**Exercise objective**:
List every line in the records below that contains the string "qSketchRegion".

**Given data**:
┏━━

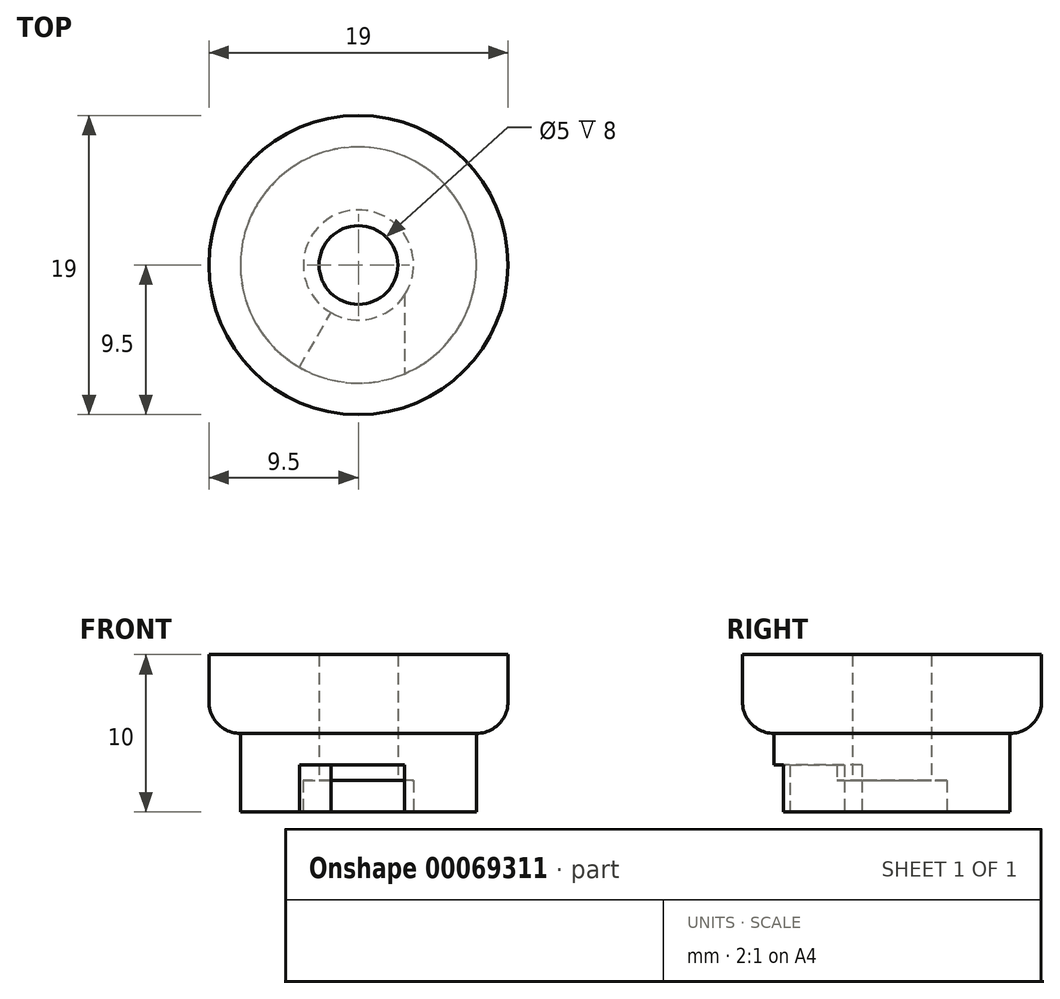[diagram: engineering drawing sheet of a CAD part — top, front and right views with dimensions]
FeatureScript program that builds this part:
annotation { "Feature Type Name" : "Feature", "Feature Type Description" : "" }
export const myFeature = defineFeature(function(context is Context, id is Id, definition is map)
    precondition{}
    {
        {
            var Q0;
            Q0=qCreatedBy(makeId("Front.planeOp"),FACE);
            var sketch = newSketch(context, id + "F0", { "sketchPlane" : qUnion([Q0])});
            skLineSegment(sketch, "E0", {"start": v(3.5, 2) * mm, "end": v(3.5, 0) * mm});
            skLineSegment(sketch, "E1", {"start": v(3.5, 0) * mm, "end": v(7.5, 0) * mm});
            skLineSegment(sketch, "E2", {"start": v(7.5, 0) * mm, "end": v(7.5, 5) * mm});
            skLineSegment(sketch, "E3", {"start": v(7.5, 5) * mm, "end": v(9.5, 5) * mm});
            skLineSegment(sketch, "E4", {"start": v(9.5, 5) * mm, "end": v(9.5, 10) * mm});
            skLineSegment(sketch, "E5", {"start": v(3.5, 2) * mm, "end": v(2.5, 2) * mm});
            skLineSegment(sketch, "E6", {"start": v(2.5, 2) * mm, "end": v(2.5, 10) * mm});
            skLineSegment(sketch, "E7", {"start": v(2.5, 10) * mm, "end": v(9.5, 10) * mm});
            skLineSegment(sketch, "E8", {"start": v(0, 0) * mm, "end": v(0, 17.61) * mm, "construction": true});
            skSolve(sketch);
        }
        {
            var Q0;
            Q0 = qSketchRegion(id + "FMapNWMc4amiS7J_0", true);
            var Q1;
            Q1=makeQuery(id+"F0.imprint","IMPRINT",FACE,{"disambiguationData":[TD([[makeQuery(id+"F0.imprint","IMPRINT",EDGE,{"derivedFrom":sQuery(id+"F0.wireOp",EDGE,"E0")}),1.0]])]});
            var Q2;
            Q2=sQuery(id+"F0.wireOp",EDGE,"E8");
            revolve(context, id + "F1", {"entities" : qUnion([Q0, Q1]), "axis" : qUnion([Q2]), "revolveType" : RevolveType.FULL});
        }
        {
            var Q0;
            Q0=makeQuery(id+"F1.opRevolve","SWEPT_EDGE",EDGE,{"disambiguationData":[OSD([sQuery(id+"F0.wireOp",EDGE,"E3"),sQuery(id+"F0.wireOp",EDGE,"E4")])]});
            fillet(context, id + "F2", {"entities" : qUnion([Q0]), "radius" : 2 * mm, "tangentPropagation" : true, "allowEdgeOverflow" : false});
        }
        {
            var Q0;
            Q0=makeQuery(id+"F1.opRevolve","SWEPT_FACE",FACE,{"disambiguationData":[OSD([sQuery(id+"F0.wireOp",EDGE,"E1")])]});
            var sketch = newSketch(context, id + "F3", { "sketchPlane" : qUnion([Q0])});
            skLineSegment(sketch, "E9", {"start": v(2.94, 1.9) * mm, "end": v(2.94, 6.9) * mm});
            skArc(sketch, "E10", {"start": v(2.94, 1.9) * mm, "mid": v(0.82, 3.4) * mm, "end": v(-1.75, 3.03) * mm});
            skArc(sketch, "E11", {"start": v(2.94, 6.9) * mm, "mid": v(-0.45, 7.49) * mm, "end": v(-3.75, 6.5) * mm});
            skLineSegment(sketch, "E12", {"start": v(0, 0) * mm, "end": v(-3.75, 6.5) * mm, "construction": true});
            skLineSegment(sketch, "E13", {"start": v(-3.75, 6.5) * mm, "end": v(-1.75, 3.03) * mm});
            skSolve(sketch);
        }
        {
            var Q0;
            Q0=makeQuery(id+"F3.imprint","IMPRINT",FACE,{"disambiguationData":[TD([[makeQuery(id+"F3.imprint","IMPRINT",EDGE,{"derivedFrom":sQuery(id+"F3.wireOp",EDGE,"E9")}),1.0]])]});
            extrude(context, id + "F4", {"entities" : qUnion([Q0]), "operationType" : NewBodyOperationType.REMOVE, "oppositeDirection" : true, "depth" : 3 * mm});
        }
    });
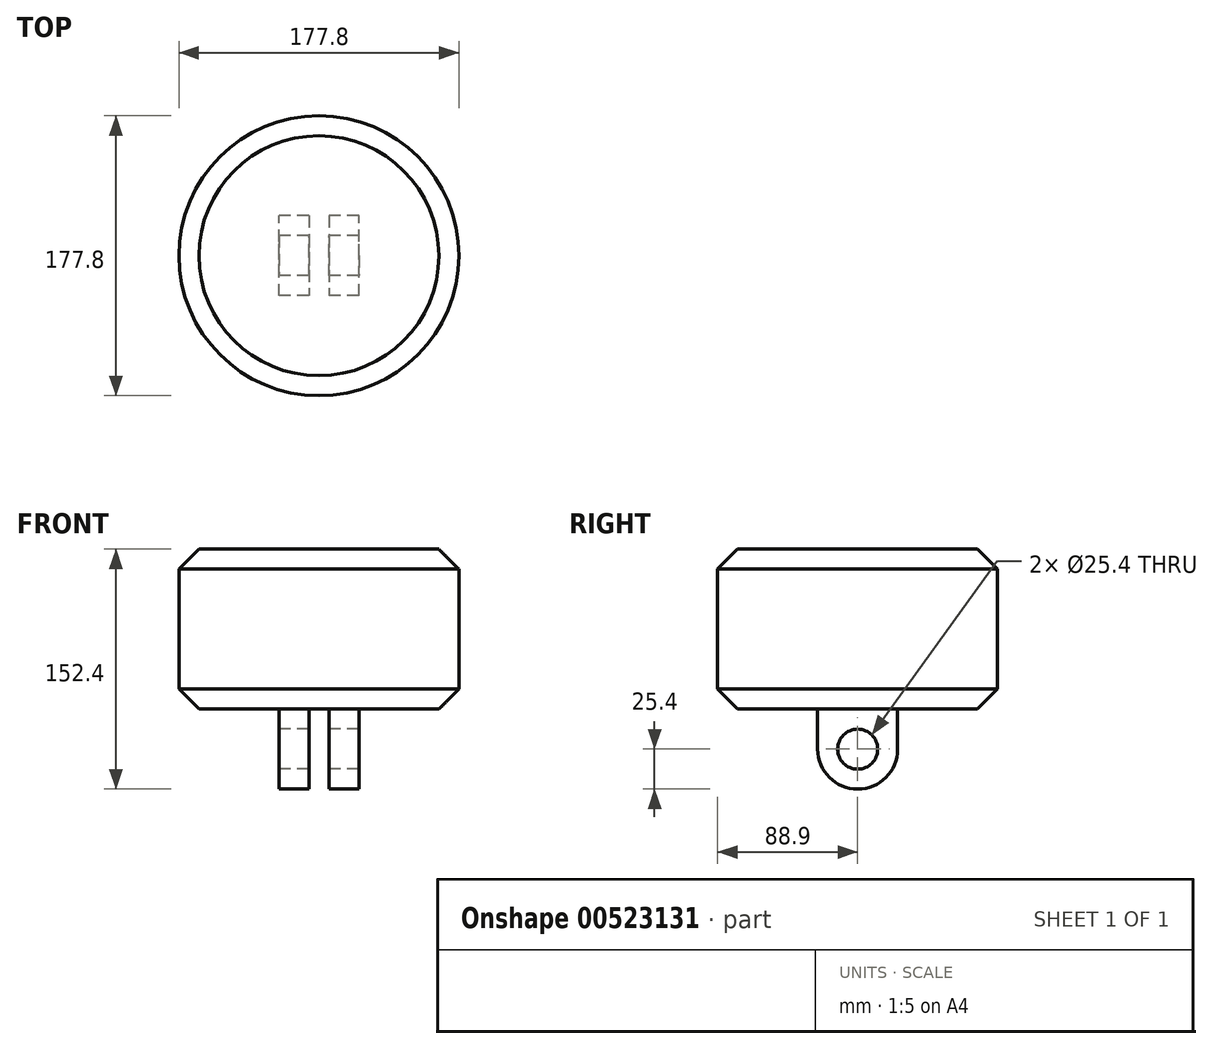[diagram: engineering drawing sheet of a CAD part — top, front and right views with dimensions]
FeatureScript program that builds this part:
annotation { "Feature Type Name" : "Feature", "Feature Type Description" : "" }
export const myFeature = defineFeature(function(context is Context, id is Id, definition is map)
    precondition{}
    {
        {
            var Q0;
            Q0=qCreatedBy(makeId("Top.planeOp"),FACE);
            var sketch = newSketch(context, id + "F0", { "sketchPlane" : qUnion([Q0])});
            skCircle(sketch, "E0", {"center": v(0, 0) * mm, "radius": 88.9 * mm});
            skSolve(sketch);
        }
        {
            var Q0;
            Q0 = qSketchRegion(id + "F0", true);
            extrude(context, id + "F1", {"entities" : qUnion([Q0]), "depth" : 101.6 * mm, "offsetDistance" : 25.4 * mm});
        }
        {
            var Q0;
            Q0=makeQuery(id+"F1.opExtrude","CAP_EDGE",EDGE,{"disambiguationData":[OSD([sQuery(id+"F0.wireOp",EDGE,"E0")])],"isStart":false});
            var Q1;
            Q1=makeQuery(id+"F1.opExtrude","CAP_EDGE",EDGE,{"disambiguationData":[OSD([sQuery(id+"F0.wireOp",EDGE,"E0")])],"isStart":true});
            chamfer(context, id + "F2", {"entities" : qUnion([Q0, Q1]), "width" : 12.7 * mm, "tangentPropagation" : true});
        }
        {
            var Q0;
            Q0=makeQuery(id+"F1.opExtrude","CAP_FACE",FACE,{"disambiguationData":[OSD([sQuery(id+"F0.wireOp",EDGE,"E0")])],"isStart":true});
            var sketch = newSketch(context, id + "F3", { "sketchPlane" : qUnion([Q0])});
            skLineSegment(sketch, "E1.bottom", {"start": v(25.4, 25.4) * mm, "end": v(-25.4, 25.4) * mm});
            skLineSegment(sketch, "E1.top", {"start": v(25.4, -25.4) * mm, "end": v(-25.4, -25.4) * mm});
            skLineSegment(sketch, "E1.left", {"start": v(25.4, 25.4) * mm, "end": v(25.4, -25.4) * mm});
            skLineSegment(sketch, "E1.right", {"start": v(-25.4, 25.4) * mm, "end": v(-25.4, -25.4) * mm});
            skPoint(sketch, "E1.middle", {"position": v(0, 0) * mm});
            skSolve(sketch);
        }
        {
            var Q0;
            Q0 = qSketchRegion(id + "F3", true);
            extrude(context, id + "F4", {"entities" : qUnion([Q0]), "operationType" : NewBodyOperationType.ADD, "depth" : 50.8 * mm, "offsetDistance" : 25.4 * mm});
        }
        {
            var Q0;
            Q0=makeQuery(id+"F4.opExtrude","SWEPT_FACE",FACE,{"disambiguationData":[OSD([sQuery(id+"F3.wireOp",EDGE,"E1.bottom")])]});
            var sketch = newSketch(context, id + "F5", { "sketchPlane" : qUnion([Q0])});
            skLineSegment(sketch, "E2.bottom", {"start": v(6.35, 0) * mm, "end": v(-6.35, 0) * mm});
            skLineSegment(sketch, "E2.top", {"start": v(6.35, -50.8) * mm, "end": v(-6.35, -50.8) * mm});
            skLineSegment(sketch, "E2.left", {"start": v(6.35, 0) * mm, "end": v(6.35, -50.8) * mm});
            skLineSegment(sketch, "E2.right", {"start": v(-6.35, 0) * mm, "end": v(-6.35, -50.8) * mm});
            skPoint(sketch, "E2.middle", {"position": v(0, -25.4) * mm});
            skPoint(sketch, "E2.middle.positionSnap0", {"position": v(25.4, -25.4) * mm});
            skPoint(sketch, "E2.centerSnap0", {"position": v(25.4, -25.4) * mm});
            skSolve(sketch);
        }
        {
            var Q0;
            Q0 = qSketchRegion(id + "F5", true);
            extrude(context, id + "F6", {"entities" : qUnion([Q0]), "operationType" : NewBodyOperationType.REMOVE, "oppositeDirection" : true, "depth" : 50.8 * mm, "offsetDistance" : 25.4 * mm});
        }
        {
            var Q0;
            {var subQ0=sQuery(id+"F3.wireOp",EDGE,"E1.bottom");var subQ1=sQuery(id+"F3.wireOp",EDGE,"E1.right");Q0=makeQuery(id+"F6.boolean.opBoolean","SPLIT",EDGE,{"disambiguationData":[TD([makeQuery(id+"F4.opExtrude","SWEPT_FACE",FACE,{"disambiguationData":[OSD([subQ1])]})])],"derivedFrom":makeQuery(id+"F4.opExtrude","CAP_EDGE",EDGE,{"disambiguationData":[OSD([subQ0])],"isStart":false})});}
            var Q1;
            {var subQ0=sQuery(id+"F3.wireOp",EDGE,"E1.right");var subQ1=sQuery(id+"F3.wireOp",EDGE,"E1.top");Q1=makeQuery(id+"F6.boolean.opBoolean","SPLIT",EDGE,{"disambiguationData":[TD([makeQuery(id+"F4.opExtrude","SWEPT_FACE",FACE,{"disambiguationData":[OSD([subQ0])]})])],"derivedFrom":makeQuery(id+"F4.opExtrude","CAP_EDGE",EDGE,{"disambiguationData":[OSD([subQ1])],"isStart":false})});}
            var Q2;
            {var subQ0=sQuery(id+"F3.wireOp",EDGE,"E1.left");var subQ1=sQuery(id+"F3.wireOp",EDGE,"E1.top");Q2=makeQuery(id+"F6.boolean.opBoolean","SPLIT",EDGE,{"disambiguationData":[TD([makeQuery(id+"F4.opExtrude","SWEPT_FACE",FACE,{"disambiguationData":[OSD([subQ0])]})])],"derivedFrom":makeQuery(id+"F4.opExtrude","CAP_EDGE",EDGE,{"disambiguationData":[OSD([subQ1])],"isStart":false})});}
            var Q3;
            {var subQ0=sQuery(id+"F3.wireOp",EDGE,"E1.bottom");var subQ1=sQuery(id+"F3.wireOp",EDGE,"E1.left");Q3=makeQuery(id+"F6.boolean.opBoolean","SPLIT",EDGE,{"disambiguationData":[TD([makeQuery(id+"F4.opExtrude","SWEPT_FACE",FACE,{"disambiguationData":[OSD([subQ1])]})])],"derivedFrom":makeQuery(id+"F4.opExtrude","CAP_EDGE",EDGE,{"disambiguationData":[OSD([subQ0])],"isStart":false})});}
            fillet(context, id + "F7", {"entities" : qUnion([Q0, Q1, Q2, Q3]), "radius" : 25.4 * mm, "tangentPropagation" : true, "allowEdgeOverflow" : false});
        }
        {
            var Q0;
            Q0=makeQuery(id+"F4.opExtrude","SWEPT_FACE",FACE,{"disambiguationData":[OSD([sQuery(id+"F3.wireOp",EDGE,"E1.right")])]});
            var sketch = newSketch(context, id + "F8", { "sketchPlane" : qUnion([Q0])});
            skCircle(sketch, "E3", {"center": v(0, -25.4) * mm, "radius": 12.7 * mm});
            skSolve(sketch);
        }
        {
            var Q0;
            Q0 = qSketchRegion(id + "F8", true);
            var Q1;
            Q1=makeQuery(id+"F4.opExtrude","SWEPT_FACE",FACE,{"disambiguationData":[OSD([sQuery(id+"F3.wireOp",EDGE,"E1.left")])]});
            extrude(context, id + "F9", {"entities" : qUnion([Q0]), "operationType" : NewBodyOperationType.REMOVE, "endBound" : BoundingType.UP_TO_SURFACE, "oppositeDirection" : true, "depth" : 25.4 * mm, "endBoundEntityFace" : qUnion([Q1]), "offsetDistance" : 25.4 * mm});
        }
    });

┗━━

**Expected answer**:
            Q0 = qSketchRegion(id + "FMapNWMc4amiS7J_0", true);
            Q0 = qSketchRegion(id + "F0", true);
            Q0 = qSketchRegion(id + "F3", true);
            Q0 = qSketchRegion(id + "F5", true);
            Q0 = qSketchRegion(id + "F8", true);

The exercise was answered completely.